• _COMPLETE THE FOLLOWING_
1) Using the passage on parsing web server logs, decide whether each statement agrees with it: (a) The log's date and time format can be handled directly by strtotime( ). (b) The string david is a username that the browser supplies through HTTP Basic Authentication. (c) The request body holding the variables is logged for POST requests. Give yes or no for each, along with the deciding words from the passage, quoted exactly.
2) Write out the part of the passage on parsing web server logs starting with "In the first" and going on through "is at http://www.clock.org/~fair/opinion/identd.html.", keeping its wording unchanged.

• _SELECTED PASSAGE_
Open the file and parse each line with a regular expression that matches the log file format. This regular expression matches the NCSA Combined Log Format:

$pattern = '/^([^ ]+) ([^ ]+) ([^ ]+) (\[[^\]]+\]) "(.*) (.*) (.*)" ([0-9\-]+)
    ([0-9\-]+) "(.*)" "(.*)"$/';

11.14.3. Discussion

This program parses the NCSA Combined Log Format lines and displays a list of pages sorted by the number of requests for each page:

$log_file = '/usr/local/apache/logs/access.log';
$pattern = '/^([^ ]+) ([^ ]+) ([^ ]+) (\[[^\]]+\]) "(.*) (.*) (.*)" ([0-9\-]+)
    ([0-9\-]+) "(.*)" "(.*)"$/';

$fh = fopen($log_file,'r') or die($php_errormsg);
$i = 1;
$requests = array();
while (! feof($fh)) {
    // read each line and trim off leading/trailing whitespace
    if ($s = trim(fgets($fh,16384))) {
        // match the line to the pattern
        if (preg_match($pattern,$s,$matches)) {
            /* put each part of the match in an appropriately-named
             * variable */
            list($whole_match,$remote_host,$logname,$user,$time,
                 $method,$request,$protocol,$status,$bytes,$referer,
                 $user_agent) = $matches;
             // keep track of the count of each request 
            $requests[$request]++;
        } else {
            // complain if the line didn't match the pattern 
            error_log("Can't parse line $i: $s");
        }
    }
    $i++;
}
fclose($fh) or die($php_errormsg);

// sort the array (in reverse) by number of requests 
arsort($requests);

// print formatted results
foreach ($requests as $request => $accesses) {
    printf("%6d   %s\n",$accesses,$request);
}

The pattern used in preg_match( ) matches Combined Log Format lines such as:

10.1.1.162 - david [20/Jul/2001:13:05:02 -0400] "GET /sklar.css HTTP/1.0" 200 
278 "-" "Mozilla/4.77 [en] (WinNT; U)"
10.1.1.248 - - [14/Mar/2002:13:31:37 -0500] "GET /php-cookbook/colors.html 
HTTP/1.1" 200 460 "-" "Mozilla/4.0 (compatible; MSIE 5.5; Windows NT 5.0)"

In the first line, 10.1.1.162 is the IP address that the request came from. Depending on the server configuration, this could be a hostname instead. When the $matches array is assigned to the list of separate variables, the hostname is stored in $remote_host. The next hyphen (-) means that the remote host didn't supply a username via identd,[7] so $logname is set to -.

[7]identd, defined in RFC 1413, is supposed to be a good way to identify users remotely. However, it's not very secure or reliable. A good explanation of why is at http://www.clock.org/~fair/opinion/identd.html.

The string david is a username provided by the browser using HTTP Basic Authentication and is put in $user. The date and time of the request, stored in $time, is in brackets. This date and time format isn't understood by strtotime( ), so if you wanted to do calculations based on request date and time, you have to do some further processing to extract each piece of the formatted time string. Next, in quotes, is the first line of the request. This is composed of the method (GET, POST, HEAD, etc.) which is stored in $method; the requested URI, which is stored in $request, and the protocol, which is stored in $protocol. For GET requests, the query string is part of the URI. For POST requests, the request body that contains the variables isn't logged.

• _AVAILABLE DATA_
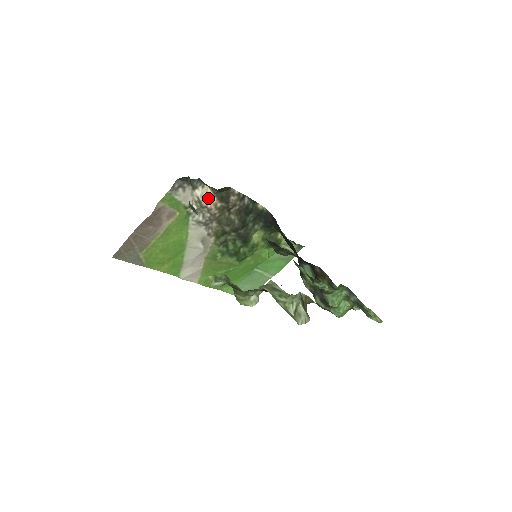
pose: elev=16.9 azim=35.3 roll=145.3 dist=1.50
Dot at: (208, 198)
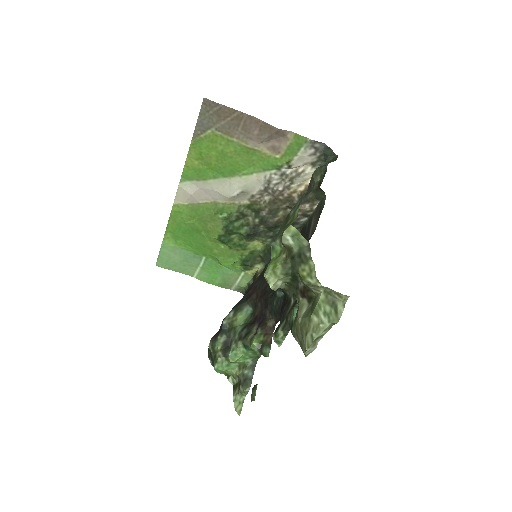
Dot at: (302, 181)
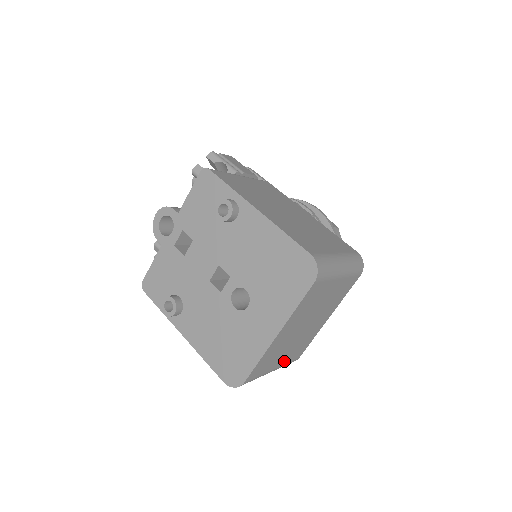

• _RESULTS OF THE TASKS_
1)
(a) No: "This date and time format isn't understood by strtotime( )"
(b) Yes: "The string david is a username provided by the browser using HTTP Basic Authentication"
(c) No: "For POST requests, the request body that contains the variables isn't logged."

2)
In the first line, 10.1.1.162 is the IP address that the request came from. Depending on the server configuration, this could be a hostname instead. When the $matches array is assigned to the list of separate variables, the hostname is stored in $remote_host. The next hyphen (-) means that the remote host didn't supply a username via identd,[7] so $logname is set to -.

[7]identd, defined in RFC 1413, is supposed to be a good way to identify users remotely. However, it's not very secure or reliable. A good explanation of why is at http://www.clock.org/~fair/opinion/identd.html.